The first thing that you need to know is that HCRI is based on the CCT(color temp), and is only applicable with that color temp. Many HCRI LEDs are in the "warm" category with color temps lower than 4000K CCT. These are the ones which people describe as being "like an incandescent lamp". In other words, not white. Be aware. It's going to look yellow or brownish in the beam. They do this to try to balance off the color spectrum, and it ends up not being a white light anymore. If you shine it on a white wall, or anything else white, it isn't going to look white. How this can be considered good color rendering when it can't even do white correctly, is quite a mystery to me. If you want white, this might bug you.
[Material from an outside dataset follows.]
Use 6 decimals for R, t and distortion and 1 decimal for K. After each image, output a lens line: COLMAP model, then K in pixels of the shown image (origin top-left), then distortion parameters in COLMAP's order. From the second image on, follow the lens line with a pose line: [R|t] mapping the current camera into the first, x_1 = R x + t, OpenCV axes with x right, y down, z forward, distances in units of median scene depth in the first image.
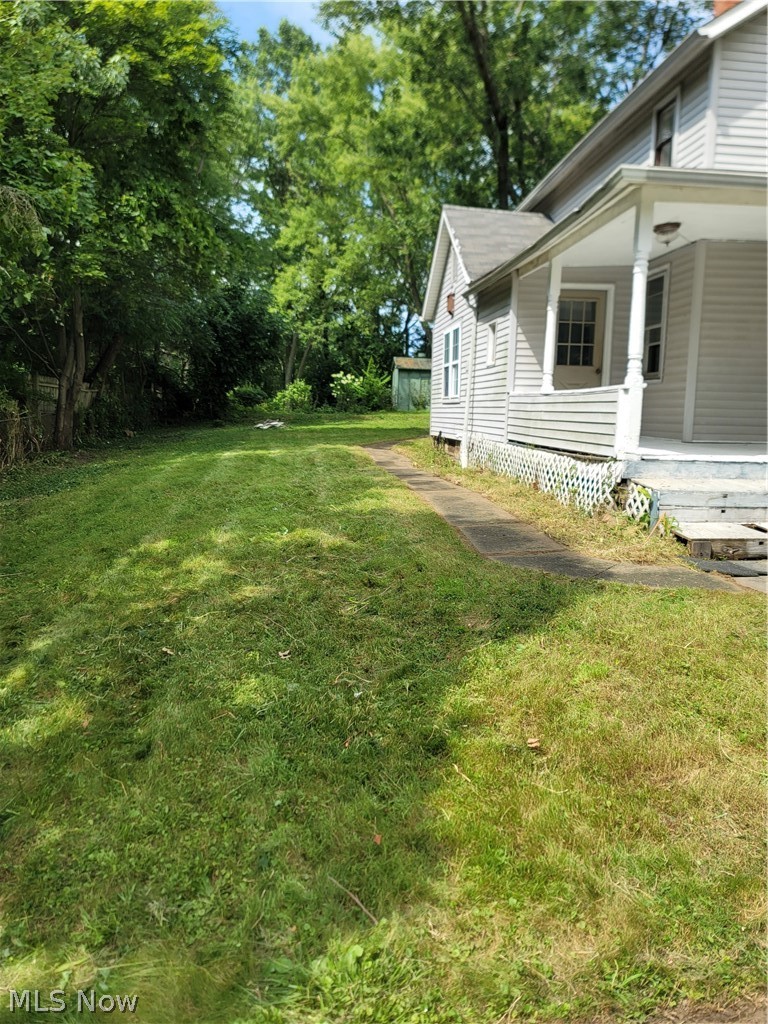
lens RADIAL K [[757.2, 0, 392.2], [0, 757.2, 514.2], [0, 0, 1]] dist [0.106680, -0.105120]
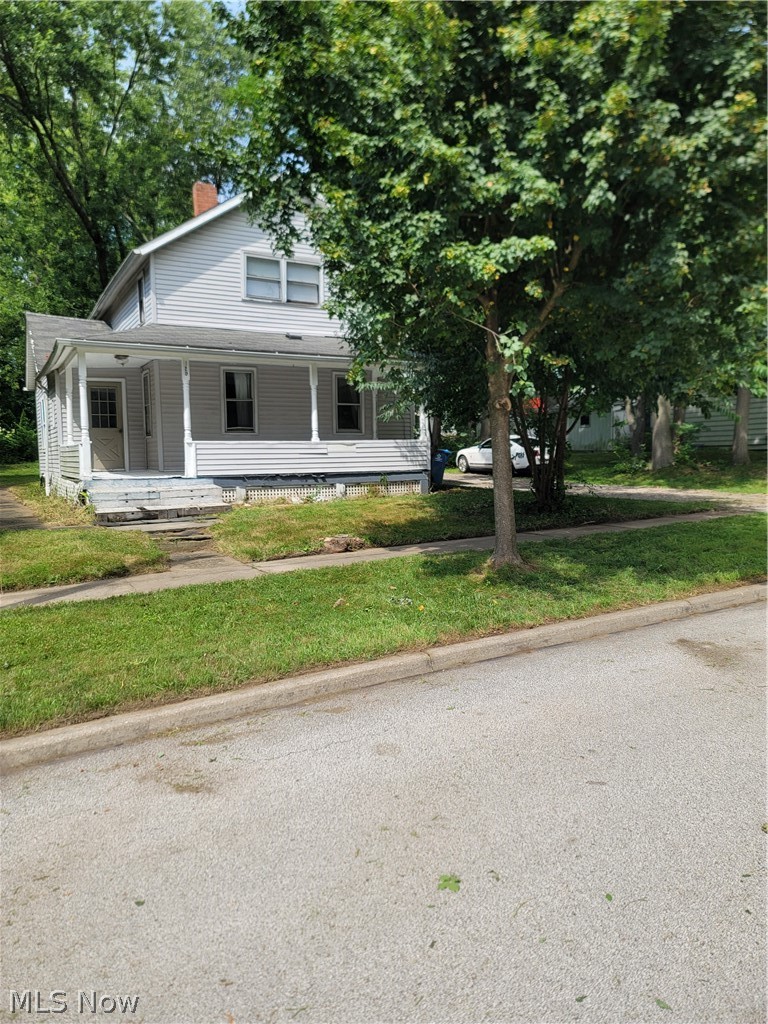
lens RADIAL K [[757.2, 0, 392.2], [0, 757.2, 514.2], [0, 0, 1]] dist [0.106680, -0.105120]
pose [[0.931501, -0.062815, 0.358273, 0.234289], [0.083583, 0.995583, -0.042763, 0.117683], [-0.354005, 0.069779, 0.932637, -0.779301]]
Second, the HCRI output is significantly less because they have to put all those layers of colored coatings on the LED to get that CCT. That output reduction might not be noticeable at close range, but the distance throw will be less. Sometimes it might be a lot less.
So, even if you like the High CRI beam color for where it reaches, the CRI is zero for distances that the light cannot reach. The higher power cool white LED will throw further.
Can it throw far enough for what you want?
Only you can answer that.

I have tried various CCT and CRI lights, and my opinion is that it is definitely a "see-able" difference in color-shading, but that the cool lights are still good enough for me to tell what colors things are.
So, it comes down to color-shade variations, and how important that is for your applications, IMO.
I decided that since I could tell what color it was with the cool light, and I could see a lot more with the cool light because it has higher output and goes further, that I didn't need to have that subtle color-shade distinction. I could tell if it was a red car, or a green leaf, or whatever, just fine. I wasn't doing color photography for National Geographic. I just need to be able to see in the dark. If my goal was to take in the breathtaking natural colors of various landscapes on nature walks, then maybe the HCRI would have been more important to me.
But my decision that I would prefer to have the higher output and more light from the cool, because I could see the colors well enough for my use, even if color rendering wasn't perfect.